C’è un linea di demarcazione, un perimetro emozionale superato il quale la mente getta la spugna e il dolore si diffonde per il corpo. Non si tratta più della carezza aspra della malinconia, non è l’urto prolungato della mancanza, è una spina che si fa rompighiaccio e con movimento rotatorio, lento ma inesorabile si fa strada smembrando i muscoli, attaccando le ossa, attorcigliando le viscere che riversano tra gli organi liquidi acidi.
E’ come se tutte le sofferenze si fossero date appuntamento proprio lì, sotto il nostro scheletro d’ulivo e senza remore o timidezze si esprimano appieno, mentre dalla caverna infuocata e spalancata della nostra interiorità fuoriesce un urlo profondo e secolare, imperituro e sordo che parla di tutte le sofferenze del mondo.
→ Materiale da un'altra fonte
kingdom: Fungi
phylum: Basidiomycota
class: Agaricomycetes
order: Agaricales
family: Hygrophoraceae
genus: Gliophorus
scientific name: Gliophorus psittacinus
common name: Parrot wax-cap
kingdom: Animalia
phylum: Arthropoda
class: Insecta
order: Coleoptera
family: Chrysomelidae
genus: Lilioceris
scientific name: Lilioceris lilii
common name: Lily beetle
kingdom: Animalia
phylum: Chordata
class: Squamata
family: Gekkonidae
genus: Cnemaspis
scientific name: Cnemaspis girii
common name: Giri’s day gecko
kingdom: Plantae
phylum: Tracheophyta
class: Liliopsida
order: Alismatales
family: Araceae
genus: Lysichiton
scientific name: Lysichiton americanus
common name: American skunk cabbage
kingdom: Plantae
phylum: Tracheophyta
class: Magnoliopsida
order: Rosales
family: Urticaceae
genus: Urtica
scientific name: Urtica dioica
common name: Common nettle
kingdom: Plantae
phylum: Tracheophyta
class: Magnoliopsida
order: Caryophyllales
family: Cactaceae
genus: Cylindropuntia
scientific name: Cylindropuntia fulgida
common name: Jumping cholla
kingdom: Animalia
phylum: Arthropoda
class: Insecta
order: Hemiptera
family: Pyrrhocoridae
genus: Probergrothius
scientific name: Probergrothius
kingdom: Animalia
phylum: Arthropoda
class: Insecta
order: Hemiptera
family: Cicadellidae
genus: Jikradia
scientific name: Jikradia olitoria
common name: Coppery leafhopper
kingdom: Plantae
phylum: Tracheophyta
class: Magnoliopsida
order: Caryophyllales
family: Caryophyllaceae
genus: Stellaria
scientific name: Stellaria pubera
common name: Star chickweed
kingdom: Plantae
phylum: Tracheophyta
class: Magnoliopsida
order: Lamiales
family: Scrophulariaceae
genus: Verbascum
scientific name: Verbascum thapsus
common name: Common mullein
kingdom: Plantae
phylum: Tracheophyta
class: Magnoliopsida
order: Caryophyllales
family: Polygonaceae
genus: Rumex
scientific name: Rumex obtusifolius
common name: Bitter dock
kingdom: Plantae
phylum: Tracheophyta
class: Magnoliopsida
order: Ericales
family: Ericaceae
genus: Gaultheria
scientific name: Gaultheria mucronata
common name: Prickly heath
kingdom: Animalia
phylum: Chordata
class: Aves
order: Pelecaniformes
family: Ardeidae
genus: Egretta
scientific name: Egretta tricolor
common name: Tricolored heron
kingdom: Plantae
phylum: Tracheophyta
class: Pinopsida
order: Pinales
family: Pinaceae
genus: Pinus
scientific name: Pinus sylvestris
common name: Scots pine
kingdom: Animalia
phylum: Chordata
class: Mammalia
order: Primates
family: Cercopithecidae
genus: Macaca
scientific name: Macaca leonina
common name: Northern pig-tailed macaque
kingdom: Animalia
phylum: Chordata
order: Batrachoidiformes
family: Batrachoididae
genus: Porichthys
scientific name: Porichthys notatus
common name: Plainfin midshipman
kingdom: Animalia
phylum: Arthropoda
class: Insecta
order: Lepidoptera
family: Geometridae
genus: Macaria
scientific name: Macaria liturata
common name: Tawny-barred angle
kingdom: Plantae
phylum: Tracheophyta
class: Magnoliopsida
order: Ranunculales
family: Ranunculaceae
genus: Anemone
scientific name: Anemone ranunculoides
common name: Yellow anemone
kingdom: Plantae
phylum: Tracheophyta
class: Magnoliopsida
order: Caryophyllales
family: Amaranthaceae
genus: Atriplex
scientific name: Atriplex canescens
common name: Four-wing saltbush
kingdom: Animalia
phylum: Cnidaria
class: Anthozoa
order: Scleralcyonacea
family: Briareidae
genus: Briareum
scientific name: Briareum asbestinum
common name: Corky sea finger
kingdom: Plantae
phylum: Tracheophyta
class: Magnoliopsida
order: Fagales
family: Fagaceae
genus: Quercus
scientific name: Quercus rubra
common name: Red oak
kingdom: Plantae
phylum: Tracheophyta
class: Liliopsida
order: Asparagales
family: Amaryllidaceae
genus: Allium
Il vento soffierà, la pioggia cadrà e il sole continuerà a sudare, poi l’acqua si raccoglierà fino a raggiungere il mare, il vento darà sollievo alle inutili pene e il sole abbraccerà la notte nel momento dell’abbandono.
La quiete si riavvicinerà, placida come l’onda che si ritrae dalla battigia dopo averla bagnata, lasciando indietro solo per pochi istanti la sua ombra.
Allora le ferite smetteranno di gridare e le loro smorfie di dolore si trasformeranno in sorrisi, prima vacui, poi consistenti e sfacciati, assertivi della loro forza.